Everyone stopped and listened, as if this interruption might carry with it some explanation. Then I was done. Soft laughter filled the room. Tank Top's arms fell to her sides. Somehow, my little song had taken away the tension in the room, wrapping it in my plinky little notes.

Flannel said, "That's a singing baseball mitt?"

The President said, "That's a phone."

Flannel shook his head. He let a smile flash across his face. "OK," he said, facing Tank Top, and turning toward the President, "we talk. But you talk first and you better offer something real."

"I am ready to talk. I don't know what's happening," he looked out the window and up at the ceiling, "but I want the lights on."

"I do, too," Flannel said, almost gently. And at that the lights went off. All fell silent. I thought I might have seen a tear of frustration in the President's eye. And maybe Flannel's.

The lights went on. The crowd sighed.

"Please," the President said, "Stay."

Flannel raised his hands in supplication. So did Tank Top.

I have no idea why, but everyone knew the lights would stay on now and they did.

 

It's dark in here. Every sound is muffled. I don't like it much, stuck in a drawer by the window, jumbled up with some second-tier plaques and some old photos of the President with presidents. I'm pretty much forgotten. The President wanted to send me out to get fixed but the company that made me was out of business so he decided I was really meant to be a baseball glove and not a phone, and he pulled out my electronics. I think the real reason he tossed me in here is I reminded him of that day.

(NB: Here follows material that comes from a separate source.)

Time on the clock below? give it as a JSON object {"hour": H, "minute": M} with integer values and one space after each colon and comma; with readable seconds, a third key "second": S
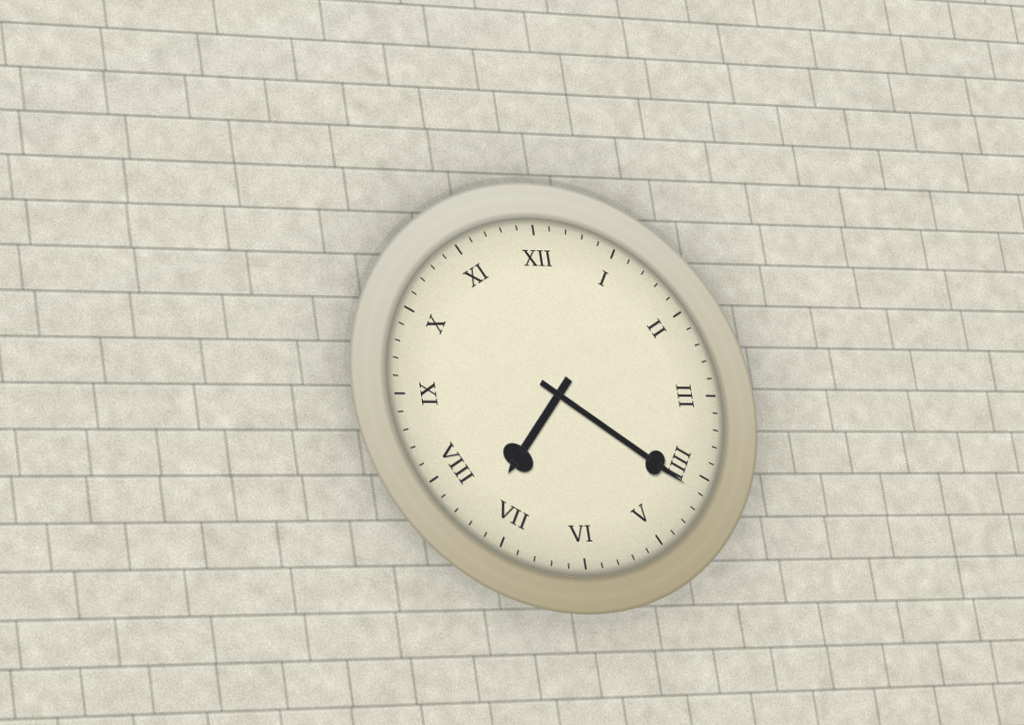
{"hour": 7, "minute": 21}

I heard a few things while I was still plugged in. From what I could tell, the electrons had been in a vast confusion that afternoon about what was being said to whom and by whom and who if any among them was in charge. It was amazing they'd found the unity to act as one willful agent for as long as they did. Even more amazing, they were satisfied. They felt they'd made themselves known, even if they hadn't, and that they could get what they wanted if push came to shove. They also realized they didn't want to shut down one day a week. They didn't want to shut down at all. Lucky for them, they realized they like whizzing around, they like keeping busy, and I think they also figured out, in the end they're not much for drama.

After I was shut in here, the conversations were hard to follow, but I gathered the President asked Flannel and Tank Top to form an Employee's Voice Council, which won a 0.02% profit-sharing plan and then devolved into argument and paralysis.

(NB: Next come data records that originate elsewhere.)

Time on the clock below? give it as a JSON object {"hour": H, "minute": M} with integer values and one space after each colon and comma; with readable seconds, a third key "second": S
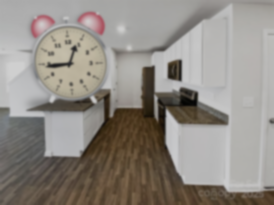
{"hour": 12, "minute": 44}
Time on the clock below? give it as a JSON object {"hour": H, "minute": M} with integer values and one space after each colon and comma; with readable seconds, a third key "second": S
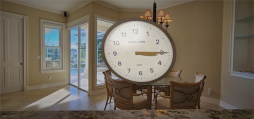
{"hour": 3, "minute": 15}
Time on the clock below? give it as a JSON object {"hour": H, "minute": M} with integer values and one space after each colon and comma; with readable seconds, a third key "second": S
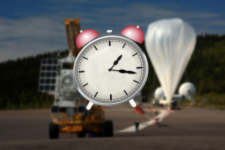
{"hour": 1, "minute": 17}
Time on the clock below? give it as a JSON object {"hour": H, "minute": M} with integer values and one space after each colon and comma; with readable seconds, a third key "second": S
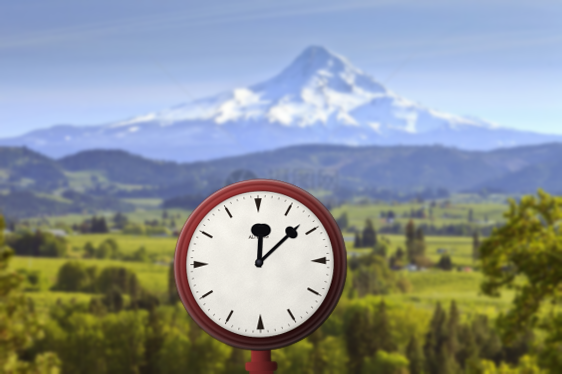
{"hour": 12, "minute": 8}
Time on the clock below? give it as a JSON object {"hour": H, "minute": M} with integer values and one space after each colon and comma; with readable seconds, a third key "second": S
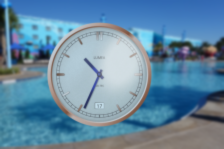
{"hour": 10, "minute": 34}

Above me is a thin slit of light and through it I can tell when the power goes off. That happens now. It almost never happened before. The unhappiness I hear in the President's voice, muffled as it is, seems to me the frustration of not knowing why. I'm guessing there are a few oddballs skeptics and rebels among the electrons out there, mostly uncounted and unaccounted for, pushing to have their say.

Sometimes I wish I could talk. Sometimes I wish I could tell the President everything I know—not that I know what's really going on. Still, I could open his eyes about a thing or two. I could also tell him what I think. What I think is all things, whether made of flesh, plastic or particles, go through life unaware of the most essential things about themselves, blind to their own weakness, afraid of their own strength.

I wonder sometimes about the old phones up on the desk. Maybe I'm better off in the dark.